Après des mois et des mois sans nouvelles d'Ingrid Betancourt, chaque détail évoqué par John Frank Pinchao Blanco, l'ancien compagnon de détention de l'otage franco-colombienne récemment évadé des Farcs, a son importance. Après avoir affirmé mercredi que la Franco-Colombienne était bien vivante et qu'il l'avait vue pour la dernière fois le 28 avril dernier, il a raconté ce jeudi qu'elle avait tenté par 5 fois de s'évader elle aussi. En vain. Chaque fois, les miliciens l'ont rattrapée.

"Ingrid a été durement punie pour ces tentatives d'évasion", a poursuivi le policier précisant que les rebelles lui avaient infligé des privations de nourriture et de radio. Indiquant qu'Ingrid dormait, comme les hommes, attachée par une chaîne au cou, il a toutefois confirmé qu'elle  était en bonne santé.

Ingrid Betancourt et Clara Rojas ont été "séparées"

Autre détail sur la vie quotidienne de l'otage : "Ingrid fait beaucoup d'exercice, écrit, écoute la radio et découpe les nouvelles dans les journaux", a poursuivi le sous-officier. "Une fois, se souvient-il, alors qu'elle souffrait d'une dépression, elle a déchiré son cahier d'écriture". L'ancienne candidate des verts à l'élection présidentielle, 45 ans, écoute tous les messages de sa mère Yolanda Pulecio, selon la même source. Le policier raconte qu'à plusieurs reprises il se disputait avec Ingrid "sur des questions idéologiques" et qu'ils pouvaient ne plus se parler pendant des jours.
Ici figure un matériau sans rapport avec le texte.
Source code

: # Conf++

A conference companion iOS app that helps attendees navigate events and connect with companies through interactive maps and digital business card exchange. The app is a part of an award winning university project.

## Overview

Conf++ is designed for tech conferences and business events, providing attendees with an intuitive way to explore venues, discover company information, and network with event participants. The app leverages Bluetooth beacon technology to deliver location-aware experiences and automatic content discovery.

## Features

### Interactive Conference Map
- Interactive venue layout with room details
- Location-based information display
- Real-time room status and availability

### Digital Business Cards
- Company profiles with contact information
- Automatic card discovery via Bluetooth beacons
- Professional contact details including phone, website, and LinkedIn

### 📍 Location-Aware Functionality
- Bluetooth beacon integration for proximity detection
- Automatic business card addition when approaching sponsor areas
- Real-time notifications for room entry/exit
Pinchao a aussi précisé qu'Ingrid et son adjointe Clara Rojas, qui a eu un enfant d'un guérillero, étaient aujourd'hui "séparées". Ingrid Betancourt et Clara Roras sont otages depuis le 23 février 2002. Elles ont été enlevées par les Farc pendant la campagne présidentielle à laquelle Ingrid Betancourt se présentait comme candidate des Verts colombiens. Les Farc, première guérilla de Colombie avec 17.000 hommes, réclament la libération de 500 de leurs hommes incarcérés en échange de 56 otages qu'elles détiennent.

Nicolas Sarkozy téléphone à Alvaro Uribe

Nicolas Sarkozy recevait vendredi Mélanie et Lorenzo Betancourt, les enfants d'Ingrid Betancourt à l'Elysée, accompagnés par Fabrice Delloye, l'ex-mari d'Ingrid Betancourt, père de ses enfants, et Astrid Betancourt, la soeur d'Ingrid. Jeudi, le président de la République avait affirmé au président colombien Alvaro Uribe, lors d'une conversation téléphonique, qu'il était "déterminé à obtenir le retour d'Ingrid Betancourt", la Franco-colombienne otage des Farc depuis le 23 février 2002, selon le porte-parole de l'Elysée David Martinon. Le lendemain, Alvaro Uribe a ordonné aux responsables de l'armée de "libérer par les moyens militaires" Ingrid Betancourt.